Mettre fin à la politique de la racaille
L’écriture de Jean Métellus transmet une sensibilité pour mettre sur la voie qui peut amener loin. Très loin. Elle ne doit donc pas passer inaperçue. Médecin et poète, scientifique et artiste, il a redonné à la mixité des lettres de noblesse dont nous devons en être fiers. La méringue créole que l’on retrouve dans ses écrits peut encore propulser l’embarcation d’Haïti vers des eaux plus propices. Et mettre fin à la politique de la racaille dans un « Bonsoir dame moin prallé dodo [10]. »
Les générations nouvelles doivent constater que Jean Métellus avait vu juste. « Le soleil se lève maintenant l’après-midi, le pays est vraiment malade , dit son personnage Jérémie [11]. » Il y a dilution de tout projet collectif. Les ravages du tout voum se do sont énormes. Le gouvernement refuse tout partage du pouvoir et prend toutes les dispositions pour le retour au Duvaliérisme pur et dur.
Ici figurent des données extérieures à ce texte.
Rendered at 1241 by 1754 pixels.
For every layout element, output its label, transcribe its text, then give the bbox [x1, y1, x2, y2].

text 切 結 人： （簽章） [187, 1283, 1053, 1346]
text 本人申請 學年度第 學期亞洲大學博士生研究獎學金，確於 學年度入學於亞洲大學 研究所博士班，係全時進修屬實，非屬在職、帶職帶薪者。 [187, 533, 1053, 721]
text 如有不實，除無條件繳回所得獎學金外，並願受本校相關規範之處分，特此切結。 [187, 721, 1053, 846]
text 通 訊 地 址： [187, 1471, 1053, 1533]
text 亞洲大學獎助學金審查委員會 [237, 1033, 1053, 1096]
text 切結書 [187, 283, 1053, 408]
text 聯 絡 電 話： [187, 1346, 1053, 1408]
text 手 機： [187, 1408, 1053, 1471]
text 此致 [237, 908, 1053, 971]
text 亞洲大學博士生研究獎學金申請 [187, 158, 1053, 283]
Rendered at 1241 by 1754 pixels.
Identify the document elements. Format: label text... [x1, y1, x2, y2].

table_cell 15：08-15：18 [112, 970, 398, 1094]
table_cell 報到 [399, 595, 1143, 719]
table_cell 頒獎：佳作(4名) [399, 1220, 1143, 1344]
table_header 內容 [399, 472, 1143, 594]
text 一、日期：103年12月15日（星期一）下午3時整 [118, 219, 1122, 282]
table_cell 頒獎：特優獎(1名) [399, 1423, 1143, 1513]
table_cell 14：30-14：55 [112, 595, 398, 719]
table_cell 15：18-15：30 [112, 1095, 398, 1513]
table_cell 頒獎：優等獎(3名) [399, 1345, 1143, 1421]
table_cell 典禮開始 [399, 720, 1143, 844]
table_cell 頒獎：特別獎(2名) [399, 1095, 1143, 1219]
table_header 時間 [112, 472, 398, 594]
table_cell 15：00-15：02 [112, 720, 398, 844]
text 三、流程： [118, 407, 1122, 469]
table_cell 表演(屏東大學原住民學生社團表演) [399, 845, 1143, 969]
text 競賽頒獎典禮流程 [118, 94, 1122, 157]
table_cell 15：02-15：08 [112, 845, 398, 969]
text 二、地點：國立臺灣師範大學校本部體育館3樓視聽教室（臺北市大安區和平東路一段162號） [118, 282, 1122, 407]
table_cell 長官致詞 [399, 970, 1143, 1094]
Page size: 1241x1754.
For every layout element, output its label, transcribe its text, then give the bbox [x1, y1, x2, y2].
La conception autoritaire du pouvoir subordonne le fonctionnement de la société aux exigences de sa politique décadente de carnaval. Dans cette conjoncture de délitement généralisé, le virage opéré par les tontons macoutes a non seulement permis l’irruption de l’abjection, mais surtout son imposition comme valeur suprême. La question est l’acceptation de cette abjection dans le processus maléfique qui fait que la recherche de reconnaissance ne se fait plus de bas en haut, mais plutôt du haut vers le bas.
À la mort de Jean-Claude Charles, Jean Métellus a écrit le 9 mai 2008 : « Jean-Claude nous a quittés, mais nous restent son regard pétillant, sa chaleur communicative, sa capacité d’enthousiasme et ses poèmes, articles, romans, essais, films, scénarii. C’est un écrivain et un homme de très grande valeur que le pays vient de perdre. » Ces mots s’appliquent parfaitement à Jean Métellus. On ne peut pas se contenter de pleurer son départ. Il faut absolument entreprendre une réflexion sur les raisons pour lesquelles ce savant reconnu à l’étranger demeure, dans une large mesure, inconnu dans son pays d’origine. Né à Jacmel où il a fait ses études primaires et secondaires, puis ayant enseigné les mathématiques pendant deux ans dans son patelin, il est allé directement à Paris en 1959 pour ses études universitaires. Ce produit du réseau des écoles publiques d’Haïti est la preuve irréfutable de ce que la province représentait et offrait à ses fils et filles avant le désastre des Duvalier. Avant l’effondrement du pays.
* Économiste, écrivain
[1] Jean Métellus, L’année Dessalines, Paris, Gallimard, 1986,, p. 78.
[2] Ibid, p. 91-92.
[3] Ibid., p. 26.
[4] Ibid, p. 46.
[5] Leslie Péan, « La périlleuse mission confiée au Cardinal Langlois », Le Nouvelliste, 31 janvier 2014.
[6] Jean Métellus, L’année Dessalines, op. cit., p. 51.
[7] Ibid., p. 139.
[8] Ibid., p. 141.
[9] Ibid, p. 282.
[10] Ibid, p. 67.
[11] Jean Métellus, L’Archevêque, Paris, Le Temps des Cerises, 1999, p. 114.